# Hello from back of beyond .... and a bit further



## 4UDI TT (May 11, 2009)

Bought an Audi TT in England and exported it and myself to NZ in 2003, should have left the car and me in blighty!

Did manage to get a nice number personalised number plate for about $300NZ, that's about 100 quid. Kiwis have no respect for a thing of beauty and have nicely scratched, bumped, dented my beauty.  [smiley=bigcry.gif]

Every bl....dy police car has a speed camera fixed in it and they target anything doing over 110kph (limit is 100kph). Never booked in the UK in 20 years, three times in the first three months!!!! :? One copper even had the nerve having booked me for 112kph to say "have a nice day". :x

And last but not least, Audi garages (and here i can only talk about the provinces, not the THREE, yes count them, THREE main cities), don't bother, you are better off talking to the car and asking it what the problem is. More likely to get a reply and a courteous sensible one at that.

Have you guessed, i'm not a fan of NZ. But i do like my little blue TT. [smiley=cheers.gif]


----------



## malstt (Apr 18, 2007)

Welcome to the forum. 8)


----------



## Stats (Oct 26, 2007)

G'day mate & welcome to the forum.



4UDI TT said:


> Have you guessed, i'm not a fan of NZ. But i do like my little blue TT. [smiley=cheers.gif]
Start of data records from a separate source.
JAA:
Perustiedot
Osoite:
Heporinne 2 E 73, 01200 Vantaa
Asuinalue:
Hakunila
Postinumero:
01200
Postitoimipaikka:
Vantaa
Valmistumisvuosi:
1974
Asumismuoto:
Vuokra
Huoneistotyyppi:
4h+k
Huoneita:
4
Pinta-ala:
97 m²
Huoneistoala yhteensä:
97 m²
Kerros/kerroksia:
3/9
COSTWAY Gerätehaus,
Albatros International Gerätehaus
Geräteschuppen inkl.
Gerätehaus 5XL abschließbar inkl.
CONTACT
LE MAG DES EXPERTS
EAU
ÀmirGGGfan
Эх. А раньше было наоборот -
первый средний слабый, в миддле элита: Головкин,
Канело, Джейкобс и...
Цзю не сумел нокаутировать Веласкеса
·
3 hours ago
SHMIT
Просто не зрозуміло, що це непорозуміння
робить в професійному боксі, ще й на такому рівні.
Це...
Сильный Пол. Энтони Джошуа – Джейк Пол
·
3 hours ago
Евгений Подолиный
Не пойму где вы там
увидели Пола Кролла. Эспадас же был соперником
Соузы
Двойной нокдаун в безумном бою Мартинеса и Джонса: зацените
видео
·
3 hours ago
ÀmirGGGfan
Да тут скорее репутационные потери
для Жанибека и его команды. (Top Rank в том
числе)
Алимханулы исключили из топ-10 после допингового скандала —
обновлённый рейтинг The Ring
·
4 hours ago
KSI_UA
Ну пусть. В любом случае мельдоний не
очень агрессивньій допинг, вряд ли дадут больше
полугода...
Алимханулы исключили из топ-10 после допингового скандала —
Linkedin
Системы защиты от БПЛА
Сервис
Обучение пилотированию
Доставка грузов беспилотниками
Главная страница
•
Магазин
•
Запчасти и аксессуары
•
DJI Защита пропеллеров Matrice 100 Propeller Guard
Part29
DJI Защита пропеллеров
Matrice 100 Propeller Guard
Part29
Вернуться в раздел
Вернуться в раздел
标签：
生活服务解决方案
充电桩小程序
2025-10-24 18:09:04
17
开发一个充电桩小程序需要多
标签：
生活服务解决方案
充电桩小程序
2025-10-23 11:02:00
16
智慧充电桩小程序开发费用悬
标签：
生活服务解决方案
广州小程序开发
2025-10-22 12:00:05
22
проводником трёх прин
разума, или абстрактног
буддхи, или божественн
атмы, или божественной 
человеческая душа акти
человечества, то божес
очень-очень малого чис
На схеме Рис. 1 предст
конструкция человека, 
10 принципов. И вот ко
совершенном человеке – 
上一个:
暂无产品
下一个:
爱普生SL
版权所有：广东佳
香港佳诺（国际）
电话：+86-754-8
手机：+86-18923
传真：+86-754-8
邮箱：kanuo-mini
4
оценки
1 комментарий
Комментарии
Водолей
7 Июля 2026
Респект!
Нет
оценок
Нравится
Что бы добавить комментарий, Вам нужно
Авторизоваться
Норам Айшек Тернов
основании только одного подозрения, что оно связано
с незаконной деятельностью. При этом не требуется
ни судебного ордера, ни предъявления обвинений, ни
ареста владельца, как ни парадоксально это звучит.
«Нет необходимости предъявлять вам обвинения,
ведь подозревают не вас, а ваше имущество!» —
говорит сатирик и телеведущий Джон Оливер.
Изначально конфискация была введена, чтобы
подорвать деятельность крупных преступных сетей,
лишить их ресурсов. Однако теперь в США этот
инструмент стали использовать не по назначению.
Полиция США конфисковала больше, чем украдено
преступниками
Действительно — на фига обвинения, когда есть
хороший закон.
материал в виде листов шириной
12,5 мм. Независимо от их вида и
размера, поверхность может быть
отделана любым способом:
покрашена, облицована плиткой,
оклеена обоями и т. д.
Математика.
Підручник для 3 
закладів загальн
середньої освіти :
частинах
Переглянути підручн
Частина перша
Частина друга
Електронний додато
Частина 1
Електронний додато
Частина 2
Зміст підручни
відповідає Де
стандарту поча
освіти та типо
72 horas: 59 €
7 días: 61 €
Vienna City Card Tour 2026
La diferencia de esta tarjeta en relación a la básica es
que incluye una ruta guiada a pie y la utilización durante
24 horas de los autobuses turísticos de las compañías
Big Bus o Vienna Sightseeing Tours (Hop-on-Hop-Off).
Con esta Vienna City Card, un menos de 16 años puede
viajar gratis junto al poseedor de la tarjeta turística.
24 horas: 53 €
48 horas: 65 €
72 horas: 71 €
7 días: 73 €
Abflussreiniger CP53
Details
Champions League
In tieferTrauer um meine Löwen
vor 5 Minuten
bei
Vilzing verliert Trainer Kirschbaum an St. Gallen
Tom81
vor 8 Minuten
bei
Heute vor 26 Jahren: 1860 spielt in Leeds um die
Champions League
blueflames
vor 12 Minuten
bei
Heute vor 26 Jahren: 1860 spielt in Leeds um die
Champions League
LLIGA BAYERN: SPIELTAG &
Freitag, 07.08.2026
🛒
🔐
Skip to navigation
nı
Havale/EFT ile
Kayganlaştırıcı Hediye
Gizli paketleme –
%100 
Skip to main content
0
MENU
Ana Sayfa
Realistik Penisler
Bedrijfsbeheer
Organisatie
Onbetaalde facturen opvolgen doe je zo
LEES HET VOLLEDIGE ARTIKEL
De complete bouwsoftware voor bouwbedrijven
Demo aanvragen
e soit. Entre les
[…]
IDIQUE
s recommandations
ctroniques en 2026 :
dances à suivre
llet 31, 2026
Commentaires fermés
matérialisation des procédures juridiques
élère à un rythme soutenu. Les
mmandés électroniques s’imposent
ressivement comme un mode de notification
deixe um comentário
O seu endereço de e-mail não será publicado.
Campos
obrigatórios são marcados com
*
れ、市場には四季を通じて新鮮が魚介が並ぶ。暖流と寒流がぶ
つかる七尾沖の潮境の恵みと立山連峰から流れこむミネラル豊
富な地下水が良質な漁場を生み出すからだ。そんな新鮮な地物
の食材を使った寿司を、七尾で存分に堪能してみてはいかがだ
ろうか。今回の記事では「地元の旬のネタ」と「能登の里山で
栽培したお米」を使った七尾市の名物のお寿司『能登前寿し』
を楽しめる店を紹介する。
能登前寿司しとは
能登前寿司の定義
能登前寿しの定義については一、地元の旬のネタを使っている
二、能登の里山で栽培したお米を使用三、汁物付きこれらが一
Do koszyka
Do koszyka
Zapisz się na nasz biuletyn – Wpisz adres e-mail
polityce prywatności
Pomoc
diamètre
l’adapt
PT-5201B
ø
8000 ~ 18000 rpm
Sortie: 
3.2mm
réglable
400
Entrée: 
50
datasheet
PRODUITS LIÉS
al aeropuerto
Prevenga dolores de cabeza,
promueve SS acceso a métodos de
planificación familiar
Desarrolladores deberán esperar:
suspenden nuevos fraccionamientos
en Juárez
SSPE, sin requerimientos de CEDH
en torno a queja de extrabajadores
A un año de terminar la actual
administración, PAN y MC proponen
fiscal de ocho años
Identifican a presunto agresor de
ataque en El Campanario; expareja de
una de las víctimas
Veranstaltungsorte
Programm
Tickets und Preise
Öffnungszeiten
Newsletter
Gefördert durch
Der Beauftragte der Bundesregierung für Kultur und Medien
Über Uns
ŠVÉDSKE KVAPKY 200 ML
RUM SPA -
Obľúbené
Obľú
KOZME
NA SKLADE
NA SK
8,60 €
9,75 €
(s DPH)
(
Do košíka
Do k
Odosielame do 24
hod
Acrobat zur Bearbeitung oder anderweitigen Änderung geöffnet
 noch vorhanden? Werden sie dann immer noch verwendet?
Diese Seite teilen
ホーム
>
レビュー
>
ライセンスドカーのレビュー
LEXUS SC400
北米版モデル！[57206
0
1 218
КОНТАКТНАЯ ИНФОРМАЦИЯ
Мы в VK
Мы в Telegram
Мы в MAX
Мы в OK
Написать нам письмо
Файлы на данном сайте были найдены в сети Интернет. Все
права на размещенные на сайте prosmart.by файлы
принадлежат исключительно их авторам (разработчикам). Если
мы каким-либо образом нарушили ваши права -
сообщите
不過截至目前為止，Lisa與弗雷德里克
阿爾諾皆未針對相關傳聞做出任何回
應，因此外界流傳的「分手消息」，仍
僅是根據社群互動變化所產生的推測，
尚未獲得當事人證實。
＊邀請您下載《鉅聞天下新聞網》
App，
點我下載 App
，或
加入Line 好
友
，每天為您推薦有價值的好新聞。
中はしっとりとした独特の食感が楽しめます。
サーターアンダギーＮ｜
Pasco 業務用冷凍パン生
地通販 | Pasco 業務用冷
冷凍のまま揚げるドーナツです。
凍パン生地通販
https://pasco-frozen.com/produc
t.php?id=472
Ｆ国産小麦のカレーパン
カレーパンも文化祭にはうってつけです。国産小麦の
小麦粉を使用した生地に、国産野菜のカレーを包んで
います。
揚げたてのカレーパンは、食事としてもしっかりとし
... don't get me started on UnZud ... think it's bad living there? ... try having them for your next door neighbour!! ...

joking!! :lol:


----------



## jammyd (Oct 11, 2008)

At least you have got the TT 

Welcome to the forum


----------



## YELLOW_TT (Feb 25, 2004)

Welcome  get yourself dack to the UK and along to a few TT meets


----------



## Redscouse (Sep 30, 2008)

Welcome to the forum buddy

Id love to live in NZ, but it sounds like cars over there are not treated as they are in other countries.


----------



## 4UDI TT (May 11, 2009)

Thanks for the welcome everyone.

One big plus for NZ, low insurance!! And with an Audi (or any other prestige car) you need it.

You don't have to have insurance to drive a car (not even third party) and kids can drive i believe from age 15 (with a fully licenced passenger) but still no insurance! No wonder there is such a high death toll on the roads (comparatively speaking). you see kids driving to school in there parent's big V8 holdens (vauxhalls by any other name) and fords.

The other plus, my TT is a soft top and i do get to have the top down more often than not 8)

Strange how you take some things for granted. In the UK, the slightest whiff of winter and there's de-icing salt all over the road. Safe to drive but not so nice for our little darlings. NZ, no de-icing salt (not kind to the environment apparently) but kinder on the cars. Does make for some interesting and fun driving


----------



## Wallsendmag (Feb 12, 2004)

Welcome to the forum


----------